THOMERSON IS PACIFIC CHAMP
Ryan Thomerson has won the 2022 Asia Pacific Open Snooker Championship following a 6-1 defeat of fellow Australian Justin Sajich in the final at Mounties in New South Wales.
The 27-year-old’s victory in the multi-continental event sees him realise a career ambition as Thomerson, a former house-mate of Neil Robertson, is set to be offered a maiden professional World Snooker Tour card for the 2022/23 and 2023/24 campaigns.
Organised by the Asia Pacific Snooker & Billiards Federation (APSBF), this new tournament was open to players from both Asia and Oceania. A total of 58 hopefuls travelled to the popular venue in the suburbs of Sydney to contest the title, a $4,000 first prize and the lucrative WST ticket.
Thomerson – who has resided in England over the past few years in order to further his education in sport – began the event as one of the favourites, and he cruised through the initial round robin phase winning all three of his matches without dropping a frame. In the nine frames he played throughout the group, he registered seven half-century breaks and a 112.
As a top seed qualifier, Thomerson avoided the preliminary knockout round and went straight into the last 16 where he crafted runs of 70, 60 and 52 during a 4-0 win over promising teenager Xavier Daw.
The Victorian cueist faced a stern test in the quarter-finals, ousting former main tour exponent Andy Lee (Hong Kong) 4-3 with a top run of 74 in the fifth frame. Thomerson came up against even vaster experience in the semi-finals, defeating former professional and two-time Oceania champion Glen Wilkinson 5-1 – a success highlighted by a break of 121 in the fourth.
Final opponent Sajich is perhaps better known for his pool skills, but the home state competitor showed his prowess on the snooker table with a string of impressive results and performances. He eliminated former Australian national champion James Mifsud and Hong Kong youngster Yu Kiu Chang in reaching the last four where he pipped Adam Waller in a deciding frame, 5-4.
However, Thomerson was not to be denied the biggest moment of his career so far. He claimed the opening three frames of the title match on the colours – the second being on the pink and the third on the black – before a 58 break in the fourth helped him make it 4-0.

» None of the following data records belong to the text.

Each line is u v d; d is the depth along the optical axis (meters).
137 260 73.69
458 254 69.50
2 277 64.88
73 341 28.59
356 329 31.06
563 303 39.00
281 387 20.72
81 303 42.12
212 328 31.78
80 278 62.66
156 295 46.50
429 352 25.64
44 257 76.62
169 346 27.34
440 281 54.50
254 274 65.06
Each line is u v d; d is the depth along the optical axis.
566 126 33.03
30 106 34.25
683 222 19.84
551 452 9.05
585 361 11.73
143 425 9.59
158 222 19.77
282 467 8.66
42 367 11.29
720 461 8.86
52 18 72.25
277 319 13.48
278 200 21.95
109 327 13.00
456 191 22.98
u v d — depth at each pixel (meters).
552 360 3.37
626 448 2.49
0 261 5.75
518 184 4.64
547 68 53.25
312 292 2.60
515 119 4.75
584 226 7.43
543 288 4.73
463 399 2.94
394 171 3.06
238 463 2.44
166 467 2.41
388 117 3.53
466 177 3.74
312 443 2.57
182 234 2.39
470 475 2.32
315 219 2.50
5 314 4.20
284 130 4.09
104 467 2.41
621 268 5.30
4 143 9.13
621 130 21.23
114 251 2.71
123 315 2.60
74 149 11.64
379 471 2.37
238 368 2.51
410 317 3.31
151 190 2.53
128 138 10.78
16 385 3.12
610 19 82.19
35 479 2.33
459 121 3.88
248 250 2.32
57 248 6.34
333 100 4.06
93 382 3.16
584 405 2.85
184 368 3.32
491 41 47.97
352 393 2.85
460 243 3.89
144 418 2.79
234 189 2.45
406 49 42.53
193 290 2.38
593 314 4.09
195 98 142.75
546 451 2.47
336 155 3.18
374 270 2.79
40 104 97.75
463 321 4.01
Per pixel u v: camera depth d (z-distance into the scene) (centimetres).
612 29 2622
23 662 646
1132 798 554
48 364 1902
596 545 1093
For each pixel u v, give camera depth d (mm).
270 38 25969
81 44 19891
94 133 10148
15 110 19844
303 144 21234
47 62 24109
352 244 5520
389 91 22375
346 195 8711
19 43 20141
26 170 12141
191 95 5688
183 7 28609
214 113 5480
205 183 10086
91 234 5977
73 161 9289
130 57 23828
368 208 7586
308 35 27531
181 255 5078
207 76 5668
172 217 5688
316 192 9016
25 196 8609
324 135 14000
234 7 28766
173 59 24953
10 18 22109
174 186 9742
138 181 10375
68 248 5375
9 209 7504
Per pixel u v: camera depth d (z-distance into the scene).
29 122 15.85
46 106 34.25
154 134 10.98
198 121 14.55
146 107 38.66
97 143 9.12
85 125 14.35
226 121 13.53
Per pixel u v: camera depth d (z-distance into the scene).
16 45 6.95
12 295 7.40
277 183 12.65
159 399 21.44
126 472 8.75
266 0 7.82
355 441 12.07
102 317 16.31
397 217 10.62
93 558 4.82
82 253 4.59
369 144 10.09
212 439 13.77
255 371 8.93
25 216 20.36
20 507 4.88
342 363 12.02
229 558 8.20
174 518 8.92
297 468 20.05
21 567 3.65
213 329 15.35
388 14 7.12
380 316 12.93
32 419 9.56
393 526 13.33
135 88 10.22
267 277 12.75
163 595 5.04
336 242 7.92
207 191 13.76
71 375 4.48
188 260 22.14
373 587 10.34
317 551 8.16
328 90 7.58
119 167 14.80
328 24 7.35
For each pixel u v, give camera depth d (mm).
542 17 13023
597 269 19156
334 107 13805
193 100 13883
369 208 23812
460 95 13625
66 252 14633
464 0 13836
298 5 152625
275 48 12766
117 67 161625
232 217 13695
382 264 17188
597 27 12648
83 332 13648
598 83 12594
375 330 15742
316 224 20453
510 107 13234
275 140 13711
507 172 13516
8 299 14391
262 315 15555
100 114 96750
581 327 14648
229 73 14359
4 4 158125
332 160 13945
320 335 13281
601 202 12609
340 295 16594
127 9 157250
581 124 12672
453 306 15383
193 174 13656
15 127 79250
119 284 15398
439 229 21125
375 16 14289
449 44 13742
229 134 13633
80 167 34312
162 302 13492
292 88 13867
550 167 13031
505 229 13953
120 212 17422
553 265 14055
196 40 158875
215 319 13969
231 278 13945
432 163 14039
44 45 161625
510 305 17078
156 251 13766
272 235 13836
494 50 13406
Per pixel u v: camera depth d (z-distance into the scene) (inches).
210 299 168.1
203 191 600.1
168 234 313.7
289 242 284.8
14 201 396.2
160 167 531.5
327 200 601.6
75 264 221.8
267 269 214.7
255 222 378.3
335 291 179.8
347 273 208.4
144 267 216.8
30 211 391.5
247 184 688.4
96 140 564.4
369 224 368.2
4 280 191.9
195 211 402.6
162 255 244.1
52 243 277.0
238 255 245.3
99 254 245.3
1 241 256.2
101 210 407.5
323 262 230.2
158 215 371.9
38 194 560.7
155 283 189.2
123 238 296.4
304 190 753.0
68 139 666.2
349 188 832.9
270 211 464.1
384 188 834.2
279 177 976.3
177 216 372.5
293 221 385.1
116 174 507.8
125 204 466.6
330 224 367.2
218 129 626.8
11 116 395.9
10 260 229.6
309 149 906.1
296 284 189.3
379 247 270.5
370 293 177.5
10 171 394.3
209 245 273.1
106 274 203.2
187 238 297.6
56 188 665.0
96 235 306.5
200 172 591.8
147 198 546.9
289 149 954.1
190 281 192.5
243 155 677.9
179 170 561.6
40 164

Thomerson went into the interval one away from glory at 5-0 up, but on resumption Sajich averted the whitewash by getting on the board with the sixth. This just delayed the outcome, though, as Thomerson claimed a low-scoring seventh frame to lift the trophy.
In the preceding Asia Pacific 6-Red Snooker Championship that took place at the same venue, serial event winner and former professional Steve Mifsud recovered from 2-0 down in the final to overturn India’s Dhvaj Haria 5-3 for the title.